§ **Task statement**: Please copy out the review of Along Came Polly below word for word, in full.

§ **Text shown**:
Quirky romantic pairings are always a risky gamble in Hollywood, but out of those rare occasions when the odd-couple friction sets off the kind of sparks generated by Humphrey Bogart and Katharine Hepburn in The African Queen, movie legends are born. When the chemistry fizzles, as in the teaming of Ben Stiller and Jennifer Aniston in Along Came Polly, the only thing produced is an irritating heat rash. Watching these two go at it is almost as uncomfortable as observing the 60-something Woody Allen nuzzling a beauty less than half his age.
Theoretically the notion of Stiller as a phobia-ridden risk assessor for an insurance company loosened up by Aniston as a carefree daredevil isn't wholly implausible. But this flat romantic comedy, written and directed by John Hamburg (one of the writers of Meet the Parents and Zoolander) fails to provide any reason a spunky free-spirited girl-next-door like Aniston's character, Polly Prince, would give Reuben Feffer, Stiller's uptight nerd, a second glance. True, Reuben is a nice Jewish boy, but as we all know, nice has nothing to do with hot.

§ **Dataset**:
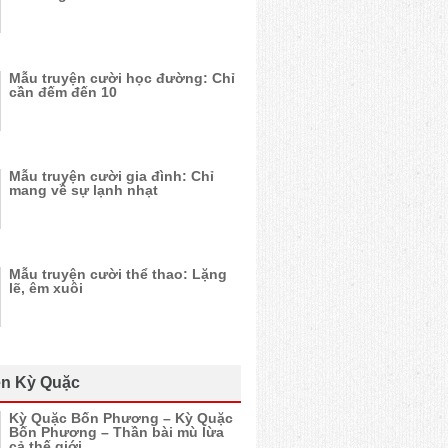
Mẫu truyện cười học đường: Chỉ
cần đếm đến 10
Mẫu truyện cười gia đình: Chỉ
mang về sự lạnh nhạt
Mẫu truyện cười thể thao: Lặng
lẽ, êm xuôi
n Kỳ Quặc
Kỳ Quặc Bốn Phương – Kỳ Quặc
Bốn Phương – Thần bài mù lừa
cả thế giới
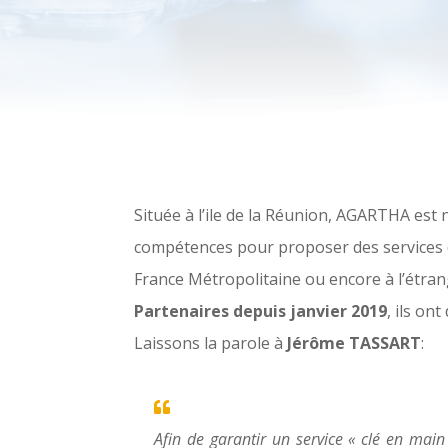
Située à l’ile de la Réunion, AGARTHA est n
compétences pour proposer des services d
France Métropolitaine ou encore à l’étrang
Partenaires depuis janvier 2019
, ils on
Laissons la parole à
Jérôme TASSART
:
Afin de garantir un service « clé en main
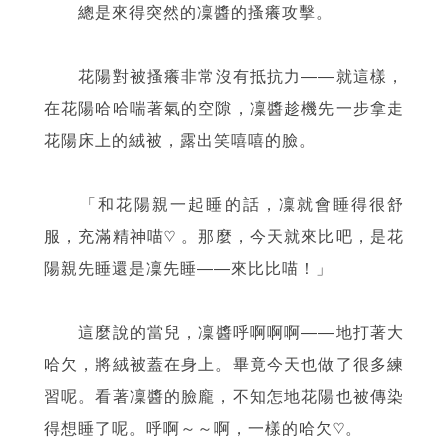
總是來得突然的凜醬的搔癢攻擊。
花陽對被搔癢非常沒有抵抗力
——
就這樣，
在花陽哈哈喘著氣的空隙，凜醬趁機先一步拿走
花陽床上的絨被，露出笑嘻嘻的臉。
「和花陽親一起睡的話，凜就會睡得很舒
服，充滿精神喵♡ 。那麼，今天就來比吧，是花
陽親先睡還是凜先睡
——
來比比喵！」
這麼說的當兒，凜醬呼啊啊啊
——
地打著大
哈欠，將絨被蓋在身上。畢竟今天也做了很多練
習呢。看著凜醬的臉龐，不知怎地花陽也被傳染
得想睡了呢。呼啊～～啊，一樣的哈欠♡。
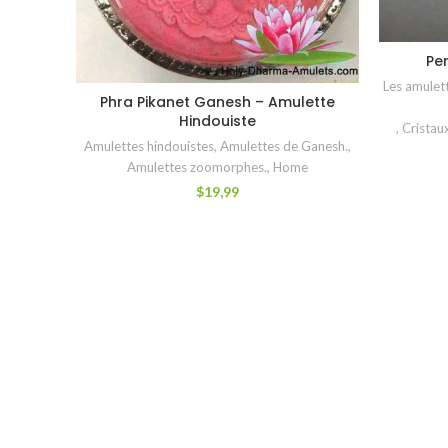
Pe
Les amulett
Phra Pikanet Ganesh – Amulette
LIRE LA SUITE
Hindouiste
,
Cristau
Amulettes hindouistes
,
Amulettes de Ganesh.
,
Amulettes zoomorphes.
,
Home
$
19,99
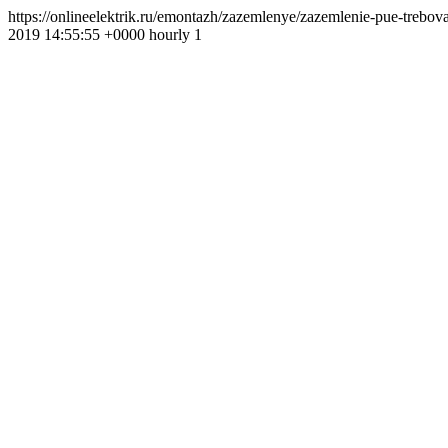
https://onlineelektrik.ru/emontazh/zazemlenye/zazemlenie-pue-tre
2019 14:55:55 +0000 hourly 1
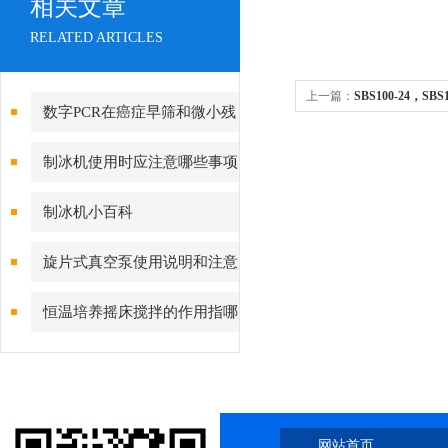
相关文章
RELATED ARTICLES
上一篇：
SBS100-24，SB
数字PCR在癌症早筛和微小残
清仓亏本出货！懂的来
留病灶检测的应用
制冰机使用时应注意哪些事项
以及其特点
制冰机小百科
旋片式真空泵使用说明和注意
事项
恒温培养摇床搅拌的作用指哪
些
网站首页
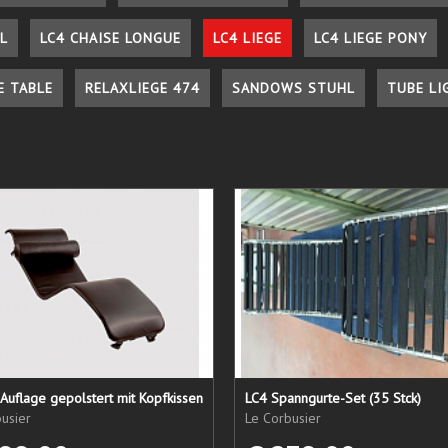
L
LC4 CHAISE LONGUE
LC4 LIEGE
LC4 LIEGE PONY
E TABLE
RELAXLIEGE 474
SANDOWS STUHL
TUBE LI
Auflage gepolstert mit Kopfkissen
LC4 Spanngurte-Set (35 Stck)
usier
Le Corbusier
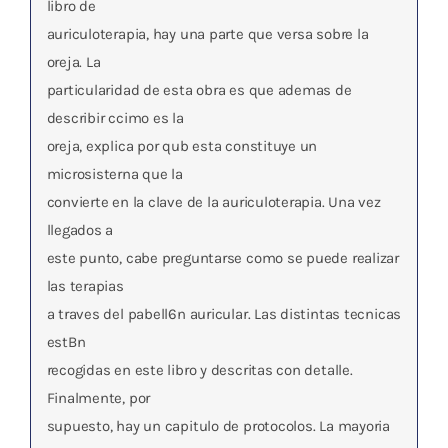
libro de
auriculoterapia, hay una parte que versa sobre la
oreja. La
particularidad de esta obra es que ademas de
describir ccimo es la
oreja, explica por qub esta constituye un
microsisterna que la
convierte en la clave de la auriculoterapia. Una vez
llegados a
este punto, cabe preguntarse como se puede realizar
las terapias
a traves del pabell6n auricular. Las distintas tecnicas
estBn
recogidas en este libro y descritas con detalle.
Finalmente, por
supuesto, hay un capitulo de protocolos. La mayoria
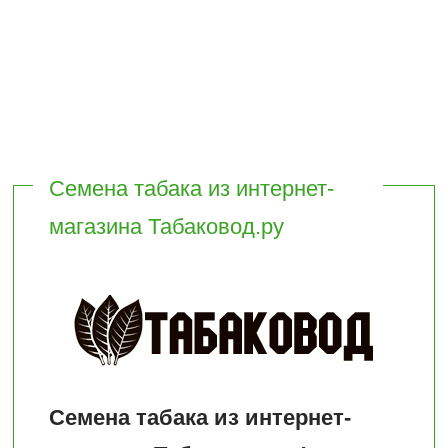
Семена табака из интернет-
магазина Табаковод.ру
Семена табака из интернет-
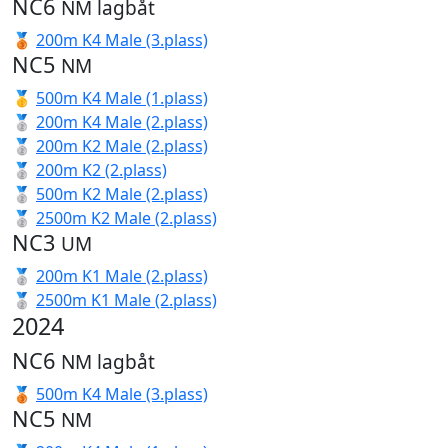
NC6
NM lagbåt
🥉
200m K4 Male (3.plass)
NC5
NM
🥇
500m K4 Male (1.plass)
🥈
200m K4 Male (2.plass)
🥈
200m K2 Male (2.plass)
🥈
200m K2 (2.plass)
🥈
500m K2 Male (2.plass)
🥈
2500m K2 Male (2.plass)
NC3
UM
🥈
200m K1 Male (2.plass)
🥈
2500m K1 Male (2.plass)
2024
NC6
NM lagbåt
🥉
500m K4 Male (3.plass)
NC5
NM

§ **Result below**:
Quirky romantic pairings are always a risky gamble in Hollywood, but out of those rare occasions when the odd-couple friction sets off the kind of sparks generated by Humphrey Bogart and Katharine Hepburn in The African Queen, movie legends are born. When the chemistry fizzles, as in the teaming of Ben Stiller and Jennifer Aniston in Along Came Polly, the only thing produced is an irritating heat rash. Watching these two go at it is almost as uncomfortable as observing the 60-something Woody Allen nuzzling a beauty less than half his age.
Theoretically the notion of Stiller as a phobia-ridden risk assessor for an insurance company loosened up by Aniston as a carefree daredevil isn't wholly implausible. But this flat romantic comedy, written and directed by John Hamburg (one of the writers of Meet the Parents and Zoolander) fails to provide any reason a spunky free-spirited girl-next-door like Aniston's character, Polly Prince, would give Reuben Feffer, Stiller's uptight nerd, a second glance. True, Reuben is a nice Jewish boy, but as we all know, nice has nothing to do with hot.